Data for this task Start Marker

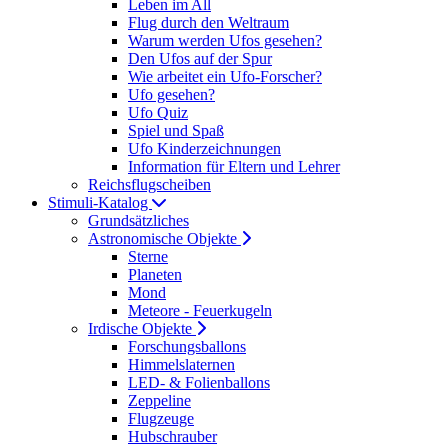
Leben im All
Flug durch den Weltraum
Warum werden Ufos gesehen?
Den Ufos auf der Spur
Wie arbeitet ein Ufo-Forscher?
Ufo gesehen?
Ufo Quiz
Spiel und Spaß
Ufo Kinderzeichnungen
Information für Eltern und Lehrer
Reichsflugscheiben
Stimuli-Katalog
Grundsätzliches
Astronomische Objekte
Sterne
Planeten
Mond
Meteore - Feuerkugeln
Irdische Objekte
Forschungsballons
Himmelslaternen
LED- & Folienballons
Zeppeline
Flugzeuge
Hubschrauber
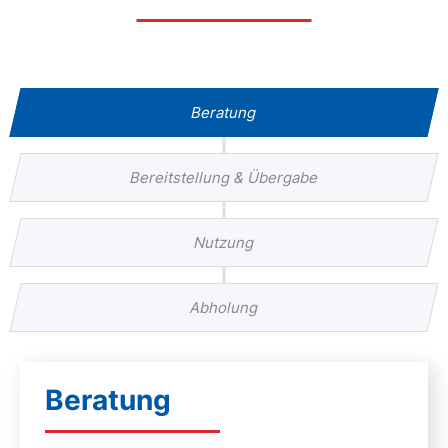
Beratung
Bereitstellung & Übergabe
Nutzung
Abholung
Beratung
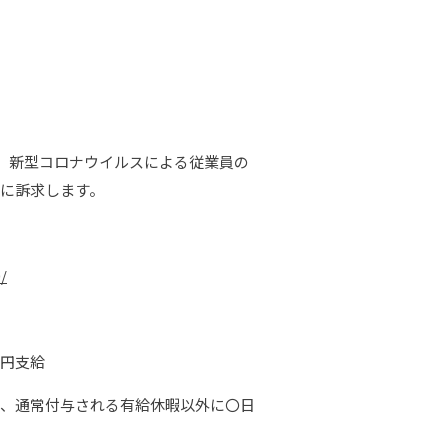
、新型コロナウイルスによる従業員の
者に訴求します。
/
○円支給
う、通常付与される有給休暇以外に〇日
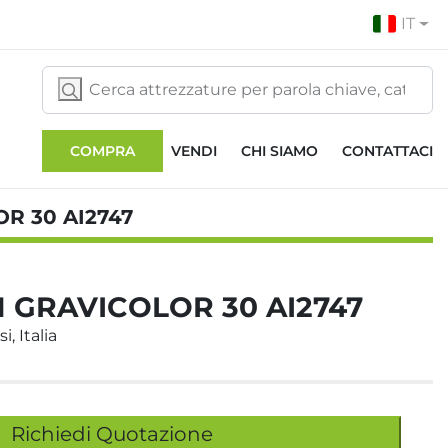
IT
COMPRA
VENDI
CHI SIAMO
CONTATTACI
R 30 AI2747
 GRAVICOLOR 30 AI2747
i, Italia
Richiedi Quotazione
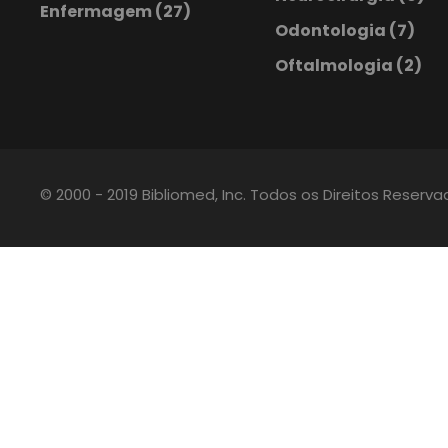
Enfermagem
(27)
Odontologia
(7)
Oftalmologia
(2)
© 2000 - 2019 Bibliomed, Inc. Todos os Direitos Reserv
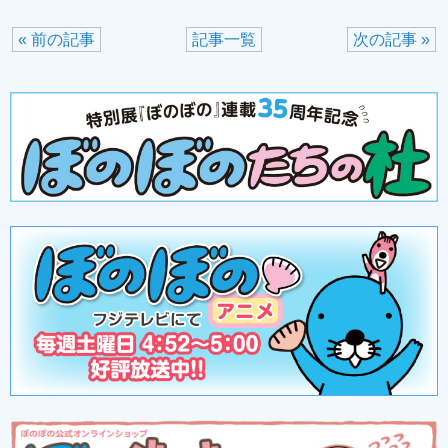
« 前の記事
記事一覧
次の記事 »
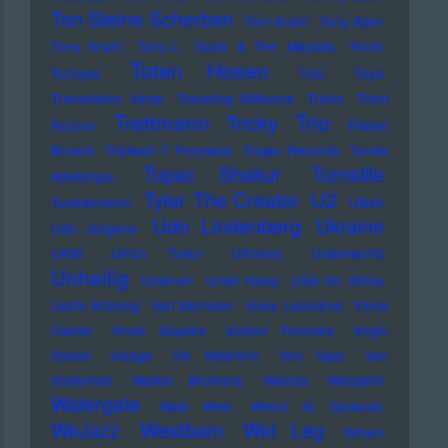
Ton Steine Scherben
Toni Krahl
Tony Allen
Tony Krahl
Tony-L
Toots & The Maytals
Torch
Toten Hosen
Tortoise
Toto
Toya
Transvision Vamp
Traveling Wilburys
Travis
Trent
Trettmann
Trio
Tricky
Reznor
Tristan
Brusch
Tristwch Y Fenywod
Trojan Records
Tunde
Tupac Shakur
Turnstile
Adebimpe
U2
Tyler The Creator
Tuxedomoon
UB40
Udo Lindenberg
Ukraine
Udo Jürgens
UKW
Ulrich Tukur
Ultravox
Underworld
Unheilig
Unionen
Uriah Heep
USA for Africa
Uschi Brüning
Van Morrison
Vicky Leandros
Vince
Clarke
Vince Staples
Violent Femmes
Virgin
Steele
Visage
Viv Albertine
Von Spar
Von
Südenfed
Walker Brothers
Wanda
Warpaint
Watergate
Web Web
Weird Al Yankovic
Westbam
WeJazz
Wet Leg
Wham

Data for this task End Marker

Try it: Count the lines in the material above that contain the word "gesehen", where case matters. Reply with the number alone.

Answer box: 2